_EXERCISE DESCRIPTION:_ Pull from the data below each line where the word "round" occurs, and copy it.

[Dataset entries]

---

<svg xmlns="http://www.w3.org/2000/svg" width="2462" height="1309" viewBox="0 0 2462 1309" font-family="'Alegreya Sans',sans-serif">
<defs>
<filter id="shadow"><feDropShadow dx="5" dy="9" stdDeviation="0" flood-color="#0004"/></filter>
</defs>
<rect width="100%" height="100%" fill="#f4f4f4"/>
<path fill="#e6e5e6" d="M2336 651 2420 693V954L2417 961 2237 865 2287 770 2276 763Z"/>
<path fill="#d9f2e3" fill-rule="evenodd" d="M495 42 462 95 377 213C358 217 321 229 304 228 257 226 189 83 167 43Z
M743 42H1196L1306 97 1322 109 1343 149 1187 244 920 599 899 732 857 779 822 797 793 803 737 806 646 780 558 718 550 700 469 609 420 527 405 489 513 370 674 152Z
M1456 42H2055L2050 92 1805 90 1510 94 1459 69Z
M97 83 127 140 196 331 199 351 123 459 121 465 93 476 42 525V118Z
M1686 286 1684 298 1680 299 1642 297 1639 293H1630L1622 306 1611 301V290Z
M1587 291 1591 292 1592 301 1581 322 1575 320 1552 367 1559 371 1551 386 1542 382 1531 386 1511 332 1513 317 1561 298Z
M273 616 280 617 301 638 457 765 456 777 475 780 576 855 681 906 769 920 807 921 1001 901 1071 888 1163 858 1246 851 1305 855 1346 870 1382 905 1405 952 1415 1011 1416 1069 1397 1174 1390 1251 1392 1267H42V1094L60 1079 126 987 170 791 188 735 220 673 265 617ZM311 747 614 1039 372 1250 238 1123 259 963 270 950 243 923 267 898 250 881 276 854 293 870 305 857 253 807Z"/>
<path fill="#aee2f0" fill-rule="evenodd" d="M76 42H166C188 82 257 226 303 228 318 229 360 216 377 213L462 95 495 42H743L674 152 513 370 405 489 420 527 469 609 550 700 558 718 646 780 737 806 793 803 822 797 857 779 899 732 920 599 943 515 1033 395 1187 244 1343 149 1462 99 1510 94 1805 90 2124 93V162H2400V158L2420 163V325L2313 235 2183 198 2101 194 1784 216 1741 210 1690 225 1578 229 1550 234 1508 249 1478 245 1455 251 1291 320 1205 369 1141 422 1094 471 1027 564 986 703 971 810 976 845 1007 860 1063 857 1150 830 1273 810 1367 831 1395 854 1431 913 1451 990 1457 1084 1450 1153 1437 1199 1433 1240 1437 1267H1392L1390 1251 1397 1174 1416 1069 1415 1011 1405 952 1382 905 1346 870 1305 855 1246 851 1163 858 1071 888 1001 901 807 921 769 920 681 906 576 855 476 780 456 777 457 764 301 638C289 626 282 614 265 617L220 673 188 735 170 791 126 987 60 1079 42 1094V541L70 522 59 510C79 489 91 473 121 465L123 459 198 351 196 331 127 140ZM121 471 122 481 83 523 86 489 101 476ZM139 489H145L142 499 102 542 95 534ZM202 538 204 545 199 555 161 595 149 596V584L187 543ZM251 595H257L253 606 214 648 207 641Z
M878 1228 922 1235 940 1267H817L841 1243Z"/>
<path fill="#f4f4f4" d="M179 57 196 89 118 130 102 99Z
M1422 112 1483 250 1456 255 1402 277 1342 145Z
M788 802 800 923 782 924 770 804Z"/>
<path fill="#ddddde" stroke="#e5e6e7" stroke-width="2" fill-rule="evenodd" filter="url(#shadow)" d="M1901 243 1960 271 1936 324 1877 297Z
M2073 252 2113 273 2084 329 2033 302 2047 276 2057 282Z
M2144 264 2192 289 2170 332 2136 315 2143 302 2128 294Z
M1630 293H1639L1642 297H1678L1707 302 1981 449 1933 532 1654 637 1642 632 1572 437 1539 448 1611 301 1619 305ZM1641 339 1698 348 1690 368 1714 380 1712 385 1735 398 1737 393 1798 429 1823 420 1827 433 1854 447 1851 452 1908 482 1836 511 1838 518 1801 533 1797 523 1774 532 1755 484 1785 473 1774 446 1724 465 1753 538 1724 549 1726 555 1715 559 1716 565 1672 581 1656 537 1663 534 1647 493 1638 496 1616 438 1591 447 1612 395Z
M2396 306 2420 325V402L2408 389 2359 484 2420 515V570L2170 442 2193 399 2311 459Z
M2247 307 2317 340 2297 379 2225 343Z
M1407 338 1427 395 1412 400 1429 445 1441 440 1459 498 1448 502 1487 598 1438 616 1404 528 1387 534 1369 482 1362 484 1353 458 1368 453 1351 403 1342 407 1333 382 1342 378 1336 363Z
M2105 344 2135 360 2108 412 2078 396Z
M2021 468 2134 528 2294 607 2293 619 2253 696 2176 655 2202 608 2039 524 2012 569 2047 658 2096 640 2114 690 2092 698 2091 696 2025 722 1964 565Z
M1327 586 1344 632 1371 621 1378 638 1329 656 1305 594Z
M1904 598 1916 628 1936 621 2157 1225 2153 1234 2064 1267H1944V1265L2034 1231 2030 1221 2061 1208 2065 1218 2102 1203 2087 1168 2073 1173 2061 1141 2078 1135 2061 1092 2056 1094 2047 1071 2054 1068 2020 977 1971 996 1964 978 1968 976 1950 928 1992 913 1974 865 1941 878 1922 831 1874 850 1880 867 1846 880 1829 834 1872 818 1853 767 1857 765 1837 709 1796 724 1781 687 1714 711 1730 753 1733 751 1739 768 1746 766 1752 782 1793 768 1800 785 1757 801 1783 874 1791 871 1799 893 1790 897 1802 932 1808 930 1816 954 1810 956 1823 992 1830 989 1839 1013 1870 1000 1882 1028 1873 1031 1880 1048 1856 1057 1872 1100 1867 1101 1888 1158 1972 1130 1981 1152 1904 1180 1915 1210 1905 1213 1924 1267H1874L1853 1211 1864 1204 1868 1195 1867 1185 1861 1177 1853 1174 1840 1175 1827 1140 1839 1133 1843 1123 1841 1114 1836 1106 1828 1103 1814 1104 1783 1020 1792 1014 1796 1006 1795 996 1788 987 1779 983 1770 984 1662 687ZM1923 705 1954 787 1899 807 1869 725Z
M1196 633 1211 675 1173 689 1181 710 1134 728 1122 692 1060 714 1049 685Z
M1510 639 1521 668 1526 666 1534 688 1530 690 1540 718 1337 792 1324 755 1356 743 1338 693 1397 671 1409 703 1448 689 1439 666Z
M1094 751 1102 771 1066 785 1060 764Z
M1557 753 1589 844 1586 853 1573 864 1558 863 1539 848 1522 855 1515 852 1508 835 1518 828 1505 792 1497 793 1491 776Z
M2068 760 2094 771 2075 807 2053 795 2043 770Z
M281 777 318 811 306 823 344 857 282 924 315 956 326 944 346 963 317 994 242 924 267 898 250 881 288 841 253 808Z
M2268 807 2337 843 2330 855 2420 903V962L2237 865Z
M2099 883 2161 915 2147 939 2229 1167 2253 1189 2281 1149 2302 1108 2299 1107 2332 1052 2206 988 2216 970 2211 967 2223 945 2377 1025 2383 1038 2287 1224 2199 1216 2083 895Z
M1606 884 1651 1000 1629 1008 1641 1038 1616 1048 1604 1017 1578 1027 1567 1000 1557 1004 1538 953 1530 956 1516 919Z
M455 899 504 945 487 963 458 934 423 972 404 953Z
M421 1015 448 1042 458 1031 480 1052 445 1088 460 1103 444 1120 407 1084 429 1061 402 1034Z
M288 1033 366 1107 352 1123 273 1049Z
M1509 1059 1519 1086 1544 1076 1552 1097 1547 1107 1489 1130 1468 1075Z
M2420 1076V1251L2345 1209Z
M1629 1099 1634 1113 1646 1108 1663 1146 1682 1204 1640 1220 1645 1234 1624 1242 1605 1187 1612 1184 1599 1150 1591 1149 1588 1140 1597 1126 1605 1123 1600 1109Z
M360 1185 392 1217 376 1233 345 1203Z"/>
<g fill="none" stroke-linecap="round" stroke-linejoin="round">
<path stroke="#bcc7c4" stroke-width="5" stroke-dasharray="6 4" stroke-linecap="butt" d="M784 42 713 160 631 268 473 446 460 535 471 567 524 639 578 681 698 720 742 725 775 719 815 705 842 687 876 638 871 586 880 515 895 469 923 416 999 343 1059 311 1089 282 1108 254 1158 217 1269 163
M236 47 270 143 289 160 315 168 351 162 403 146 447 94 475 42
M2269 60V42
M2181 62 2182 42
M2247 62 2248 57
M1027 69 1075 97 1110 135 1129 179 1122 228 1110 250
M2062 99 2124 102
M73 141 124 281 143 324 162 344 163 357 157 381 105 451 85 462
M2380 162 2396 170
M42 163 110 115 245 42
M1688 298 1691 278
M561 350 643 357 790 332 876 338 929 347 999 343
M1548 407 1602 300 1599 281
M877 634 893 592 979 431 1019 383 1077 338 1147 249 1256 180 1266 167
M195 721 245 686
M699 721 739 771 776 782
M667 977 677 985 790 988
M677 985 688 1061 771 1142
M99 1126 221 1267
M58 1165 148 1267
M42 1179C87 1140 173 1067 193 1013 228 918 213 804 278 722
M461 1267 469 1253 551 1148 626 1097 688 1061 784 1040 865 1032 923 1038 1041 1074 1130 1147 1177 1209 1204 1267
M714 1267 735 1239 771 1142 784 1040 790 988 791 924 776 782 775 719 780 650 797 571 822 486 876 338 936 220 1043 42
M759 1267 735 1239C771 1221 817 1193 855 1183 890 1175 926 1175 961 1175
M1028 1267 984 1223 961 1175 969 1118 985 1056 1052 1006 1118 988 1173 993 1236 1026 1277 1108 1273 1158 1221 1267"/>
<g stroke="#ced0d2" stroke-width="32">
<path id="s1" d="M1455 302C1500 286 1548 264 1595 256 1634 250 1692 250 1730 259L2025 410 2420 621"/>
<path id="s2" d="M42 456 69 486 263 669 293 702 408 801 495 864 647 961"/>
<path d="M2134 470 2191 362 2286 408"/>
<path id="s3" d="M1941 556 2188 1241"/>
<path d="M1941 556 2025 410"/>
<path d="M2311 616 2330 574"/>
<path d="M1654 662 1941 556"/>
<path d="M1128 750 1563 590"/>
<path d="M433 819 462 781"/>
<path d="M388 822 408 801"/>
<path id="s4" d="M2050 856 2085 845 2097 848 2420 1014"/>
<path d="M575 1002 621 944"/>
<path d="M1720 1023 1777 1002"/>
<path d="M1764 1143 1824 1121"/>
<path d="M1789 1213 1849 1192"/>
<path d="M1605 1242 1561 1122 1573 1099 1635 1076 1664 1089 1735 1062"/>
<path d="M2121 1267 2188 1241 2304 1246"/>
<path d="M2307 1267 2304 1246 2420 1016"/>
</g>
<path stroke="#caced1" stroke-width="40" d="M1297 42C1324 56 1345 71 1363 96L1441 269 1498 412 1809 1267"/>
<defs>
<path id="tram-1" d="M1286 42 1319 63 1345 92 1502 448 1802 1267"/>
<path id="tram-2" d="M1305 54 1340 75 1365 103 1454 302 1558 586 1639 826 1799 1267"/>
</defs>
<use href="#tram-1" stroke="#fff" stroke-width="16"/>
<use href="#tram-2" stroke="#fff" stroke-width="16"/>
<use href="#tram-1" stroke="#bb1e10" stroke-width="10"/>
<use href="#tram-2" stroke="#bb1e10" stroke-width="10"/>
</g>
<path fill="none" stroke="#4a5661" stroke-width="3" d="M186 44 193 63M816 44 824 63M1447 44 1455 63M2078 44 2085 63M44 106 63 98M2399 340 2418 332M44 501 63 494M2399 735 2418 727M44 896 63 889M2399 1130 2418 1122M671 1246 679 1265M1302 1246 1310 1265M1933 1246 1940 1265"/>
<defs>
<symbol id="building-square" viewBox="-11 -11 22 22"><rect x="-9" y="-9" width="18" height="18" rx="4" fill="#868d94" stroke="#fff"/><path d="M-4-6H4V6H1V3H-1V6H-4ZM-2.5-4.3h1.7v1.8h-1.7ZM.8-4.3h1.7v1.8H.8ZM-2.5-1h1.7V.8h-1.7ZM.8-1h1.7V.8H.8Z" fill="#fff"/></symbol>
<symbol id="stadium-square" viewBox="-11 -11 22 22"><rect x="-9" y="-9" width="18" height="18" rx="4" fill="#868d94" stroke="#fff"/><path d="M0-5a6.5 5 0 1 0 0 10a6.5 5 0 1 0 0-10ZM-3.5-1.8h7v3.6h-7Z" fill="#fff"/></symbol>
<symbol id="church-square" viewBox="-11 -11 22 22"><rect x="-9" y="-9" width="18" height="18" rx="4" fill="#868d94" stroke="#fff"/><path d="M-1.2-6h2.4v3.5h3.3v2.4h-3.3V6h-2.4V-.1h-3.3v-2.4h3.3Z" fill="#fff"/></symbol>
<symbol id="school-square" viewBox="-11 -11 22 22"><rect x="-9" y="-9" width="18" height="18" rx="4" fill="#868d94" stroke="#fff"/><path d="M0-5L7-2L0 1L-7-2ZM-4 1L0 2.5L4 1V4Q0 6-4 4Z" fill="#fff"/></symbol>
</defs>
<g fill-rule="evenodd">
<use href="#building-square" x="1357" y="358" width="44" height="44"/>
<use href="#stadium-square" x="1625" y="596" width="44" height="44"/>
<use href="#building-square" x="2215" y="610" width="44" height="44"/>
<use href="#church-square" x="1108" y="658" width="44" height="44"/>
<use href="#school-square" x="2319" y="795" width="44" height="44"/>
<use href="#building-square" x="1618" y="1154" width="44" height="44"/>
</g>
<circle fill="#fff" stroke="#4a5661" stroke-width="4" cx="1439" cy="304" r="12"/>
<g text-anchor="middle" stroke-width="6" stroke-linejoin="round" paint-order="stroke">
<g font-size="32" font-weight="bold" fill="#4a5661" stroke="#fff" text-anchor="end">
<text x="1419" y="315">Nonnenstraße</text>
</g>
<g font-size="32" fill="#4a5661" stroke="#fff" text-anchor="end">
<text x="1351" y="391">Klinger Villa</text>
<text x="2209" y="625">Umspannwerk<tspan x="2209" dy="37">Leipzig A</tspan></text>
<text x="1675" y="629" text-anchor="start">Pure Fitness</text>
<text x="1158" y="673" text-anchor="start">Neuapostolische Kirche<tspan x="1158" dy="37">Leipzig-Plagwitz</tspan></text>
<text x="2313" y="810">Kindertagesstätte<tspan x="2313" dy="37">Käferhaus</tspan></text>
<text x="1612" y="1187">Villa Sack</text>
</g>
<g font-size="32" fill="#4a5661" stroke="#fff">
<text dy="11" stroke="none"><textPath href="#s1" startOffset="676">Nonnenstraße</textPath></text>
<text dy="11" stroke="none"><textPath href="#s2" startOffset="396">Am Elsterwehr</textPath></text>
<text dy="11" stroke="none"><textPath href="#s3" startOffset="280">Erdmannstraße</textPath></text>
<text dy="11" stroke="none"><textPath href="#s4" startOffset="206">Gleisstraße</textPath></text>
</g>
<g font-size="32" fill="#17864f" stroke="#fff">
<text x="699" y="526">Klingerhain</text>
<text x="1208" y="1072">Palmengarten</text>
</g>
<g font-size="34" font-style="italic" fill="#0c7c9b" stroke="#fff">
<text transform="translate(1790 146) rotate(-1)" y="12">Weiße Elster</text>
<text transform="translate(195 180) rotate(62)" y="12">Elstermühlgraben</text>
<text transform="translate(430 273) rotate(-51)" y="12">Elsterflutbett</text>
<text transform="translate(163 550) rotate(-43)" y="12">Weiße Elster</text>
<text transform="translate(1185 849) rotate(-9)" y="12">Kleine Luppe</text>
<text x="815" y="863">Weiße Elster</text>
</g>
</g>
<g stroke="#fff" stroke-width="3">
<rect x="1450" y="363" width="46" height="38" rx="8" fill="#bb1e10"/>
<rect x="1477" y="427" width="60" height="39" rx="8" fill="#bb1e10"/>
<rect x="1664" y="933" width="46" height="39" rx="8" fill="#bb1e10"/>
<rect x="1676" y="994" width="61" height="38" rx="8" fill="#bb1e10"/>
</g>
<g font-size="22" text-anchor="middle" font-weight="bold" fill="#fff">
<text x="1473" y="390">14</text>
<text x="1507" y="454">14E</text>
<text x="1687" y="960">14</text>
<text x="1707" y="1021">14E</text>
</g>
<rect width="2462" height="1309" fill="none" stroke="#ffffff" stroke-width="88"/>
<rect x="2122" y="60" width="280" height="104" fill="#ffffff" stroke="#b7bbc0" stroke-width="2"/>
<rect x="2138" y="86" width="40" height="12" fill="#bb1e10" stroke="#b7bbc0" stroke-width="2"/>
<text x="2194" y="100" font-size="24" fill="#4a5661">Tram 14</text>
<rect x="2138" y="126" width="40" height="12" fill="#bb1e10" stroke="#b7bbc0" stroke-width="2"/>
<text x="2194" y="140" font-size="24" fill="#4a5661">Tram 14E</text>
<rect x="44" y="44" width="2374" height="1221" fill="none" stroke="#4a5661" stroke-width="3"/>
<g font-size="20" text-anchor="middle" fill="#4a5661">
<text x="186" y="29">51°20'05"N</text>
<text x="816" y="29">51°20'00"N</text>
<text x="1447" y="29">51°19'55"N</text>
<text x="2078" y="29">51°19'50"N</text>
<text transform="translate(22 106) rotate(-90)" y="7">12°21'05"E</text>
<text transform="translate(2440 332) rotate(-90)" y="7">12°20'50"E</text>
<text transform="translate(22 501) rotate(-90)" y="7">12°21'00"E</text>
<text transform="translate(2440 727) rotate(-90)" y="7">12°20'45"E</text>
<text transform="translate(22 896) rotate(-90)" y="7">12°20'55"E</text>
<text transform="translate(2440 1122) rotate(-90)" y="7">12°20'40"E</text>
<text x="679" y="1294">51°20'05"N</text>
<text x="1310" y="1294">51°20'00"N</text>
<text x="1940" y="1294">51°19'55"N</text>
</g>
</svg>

---

_RESULT:_
<g fill="none" stroke-linecap="round" stroke-linejoin="round">
<g text-anchor="middle" stroke-width="6" stroke-linejoin="round" paint-order="stroke">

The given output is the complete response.